The three longtime advisers may be of a generation long before social media, but Democrats say Mr. Biden’s campaign runs like a sophisticated presidential re-election machine should: Operatives pore over polling and voter micro-data, target crucial communities in the swing states and aggressively use social media to reintroduce Mr. Biden to younger Americans.
Yet Mr. Donilon is consulted on virtually every major decision. He is often joined by other longtime aides, including Anita Dunn, who oversees communications strategy, and Steve Ricchetti, who manages relationships on Capitol Hill. The president also leans on Bruce Reed for policy advice. Ms. Dunn, Ms. Ricchetti and Mr. Reed have been with Mr. Biden for years, but have not clocked the same mileage with the president as the core counselors.

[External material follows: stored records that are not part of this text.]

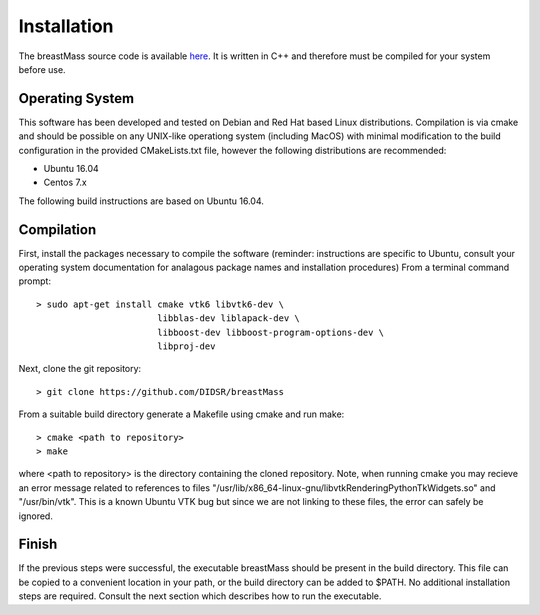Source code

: Installation
============

The breastMass source code is available `here <https://github.com/DIDSR/breastMass>`_.  It is written in C++ and therefore must be compiled for your system before use.

Operating System
----------------

This software has been developed and tested on Debian and Red Hat based Linux distributions.  Compilation is via cmake and should be possible on any UNIX-like operationg system (including MacOS) with minimal
modification to the build configuration in the provided CMakeLists.txt file, however the following distributions are recommended: 

- Ubuntu 16.04
- Centos 7.x

The following build instructions are based on Ubuntu 16.04.

Compilation
-----------

First, install the packages necessary to compile the software (reminder: instructions are specific to Ubuntu,
consult your operating system documentation for analagous package names and installation procedures)  From a terminal command prompt::

    > sudo apt-get install cmake vtk6 libvtk6-dev \
			   libblas-dev liblapack-dev \
			   libboost-dev libboost-program-options-dev \
			   libproj-dev

Next, clone the git repository::

    > git clone https://github.com/DIDSR/breastMass

From a suitable build directory generate a Makefile using cmake and run make::

    > cmake <path to repository>
    > make

where <path to repository> is the directory containing the cloned repository.  Note, when running cmake you may recieve an error message related
to references to files "/usr/lib/x86_64-linux-gnu/libvtkRenderingPythonTkWidgets.so" and "/usr/bin/vtk".  This is a known Ubuntu VTK bug but since
we are not linking to these files, the error can safely be ignored.

Finish
------

If the previous steps were successful, the executable breastMass should be present in the build directory.  This file can be copied to a convenient location in your path,
or the build directory can be added to $PATH.  No additional installation steps are required.  Consult the next section which describes how to run the executable.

Mr. Donilon may be the closest thing that Mr. Biden has to an alter ego — someone who can divine what the president is thinking and translate it into a political message. It was Mr. Donilon who guided Mr. Biden through his public response after the Supreme Court struck down Roe v. Wade in 2022. Mr. Donilon, aware that the Irish Catholic president was uncomfortable talking about abortion, framed the issue in Mr. Biden’s speeches as a matter of personal freedom and privacy.
His value, people who know Mr. Biden say, is understanding how the president would want to address an issue before it ever reaches the Oval Office.
The Confidant
In early January this year, Mr. Biden and Mr. Kaufman spent almost two hours at the Fieldstone Golf Club Grille in Wilmington, not far from the president’s home away from the White House.
There are few moments in Mr. Biden’s political and personal life that the two haven’t shared, and little they don’t discuss. Mr. Kaufman, who has a fast-talking, blunt style, is less forthcoming about the details of their meetings.
“It’s my policy to not talk about my discussions with the president,” he often says.
Mr. Kaufman, a Philadelphia native who lives in Wilmington full time now, has been ever-present. Starting in the earliest days of Mr. Biden’s political career, he has made appearances including a seemingly endless string of local Democratic fund-raisers around the country. Mr. Kaufman, who was Mr. Biden’s longtime Senate chief of staff, is one of the handful of advisers frequently at Mr. Biden’s Wilmington home.
When Mr. Biden took the Amtrak back and forth from Washington to Wilmington every day, Mr. Kaufman was often in the seat next to him. (His advice: If you don’t know the answer to one question when you brief him, that’s the question he will ask.) And Mr. Kaufman filled in as Delaware’s senator when Mr. Biden became vice president.
He has been entrusted with some of the most sensitive decisions Mr. Biden has made over the course of his career. In 1986, it was Mr. Kaufman who helped him quietly construct the blueprint for his first run for the presidency. “We’re just trying this out,” Mr. Biden would say.
More than 20 years later, Mr. Kaufman, fully aware of the scars of that race, was the only non-Biden in the room when Mr. Biden’s family sat him down and asked him to run again in 2008.
For the president, the lunches are more than just a moment to catch up with an old friend. He seeks out Mr. Kaufman to get insight from — and trade gripes with — a confidant whose instincts have always leaned toward protecting the Biden political brand. In 2020, it was Mr. Kaufman who managed Mr. Biden’s transition into the office he had sought for decades.
“Joe has long since said that Ted Kaufman is the wisest man he’s ever known,” Valerie Biden Owens, the president’s sister, wrote in her memoir. “Ted is his true north.”
Kate Bedingfield, who was a top communications adviser for Mr. Biden for years and is now a political commentator on CNN, said the three men are uniquely able to keep “the essence of Joe Biden” at the center of everything.
“Everyone understands and appreciates that when they speak for the president, they are channeling his voice in full,” she said. “Because very few people without the last name Biden know him better than those three.”